Hoey hasn’t always been an artist. She began her foray into art at age 66 at Wayne State University, close to her home in Detroit, Michigan. Married for 50 years to Covenant pastor Robert Hoey, she is a mother of five, grandmother of nine, and a long-time member of Hope Community Church, a Covenant congregation in Detroit.
When Hoey retired from a career in education, she wanted to learn how to weave on a loom. She soon found herself pursuing a full-blown Bachelor of Fine Arts degree. She had never taken an art class before.
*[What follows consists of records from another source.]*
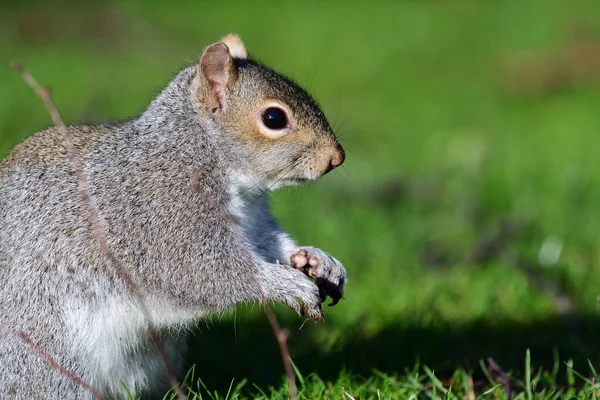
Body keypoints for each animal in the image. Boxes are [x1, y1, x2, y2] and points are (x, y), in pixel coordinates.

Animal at [0, 34, 346, 400]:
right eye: (274, 118)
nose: (336, 157)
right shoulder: (165, 217)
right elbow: (207, 272)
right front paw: (288, 284)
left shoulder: (252, 223)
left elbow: (270, 244)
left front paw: (317, 261)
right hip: (48, 357)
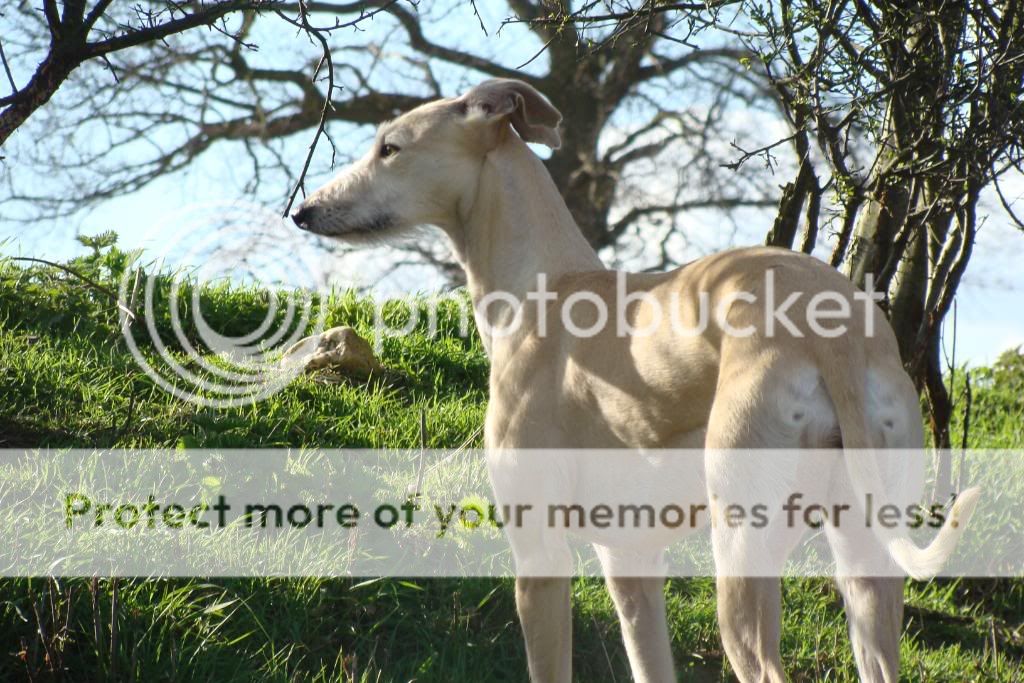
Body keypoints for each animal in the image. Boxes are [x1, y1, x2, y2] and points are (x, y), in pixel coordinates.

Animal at [292, 80, 978, 683]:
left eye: (390, 147)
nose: (302, 211)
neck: (541, 288)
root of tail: (830, 328)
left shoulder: (540, 556)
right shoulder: (630, 561)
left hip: (742, 546)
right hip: (864, 559)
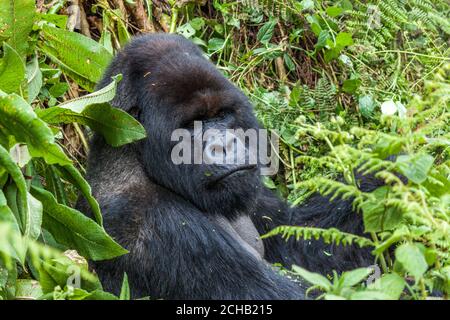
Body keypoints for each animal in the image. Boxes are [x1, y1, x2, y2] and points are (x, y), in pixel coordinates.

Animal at [76, 33, 380, 298]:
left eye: (221, 115)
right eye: (191, 125)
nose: (225, 145)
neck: (137, 161)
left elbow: (306, 244)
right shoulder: (152, 221)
Hoey is an environmentally conscious consumer who loves natural dyes and often weaves trash and recyclables into her textile-based artwork. Consumerism and waste weigh heavily on her heart.
From Isaiah 51:6, Hoey thinks of the earth like a worn-out garment. “The earth will wear out like a garment, and its inhabitants die like flies. But my salvation will last forever. My righteousness will never fail.”
“I think about a garment and how a garment can grow old by being misused and shrunken, or it can grow old by being cared for, washed, and mended,” she says.
Hoey understands her fabric art can’t mend complex realities. Instead, she hopes to illustrate Jesus’s teachings to love your enemy and inform with compassion, not condemnation.
“It’s a way, of coming alongside people and speaking something that maybe we need to hear for a change of mind or action that we can’t really hear when it’s directed right at your face.”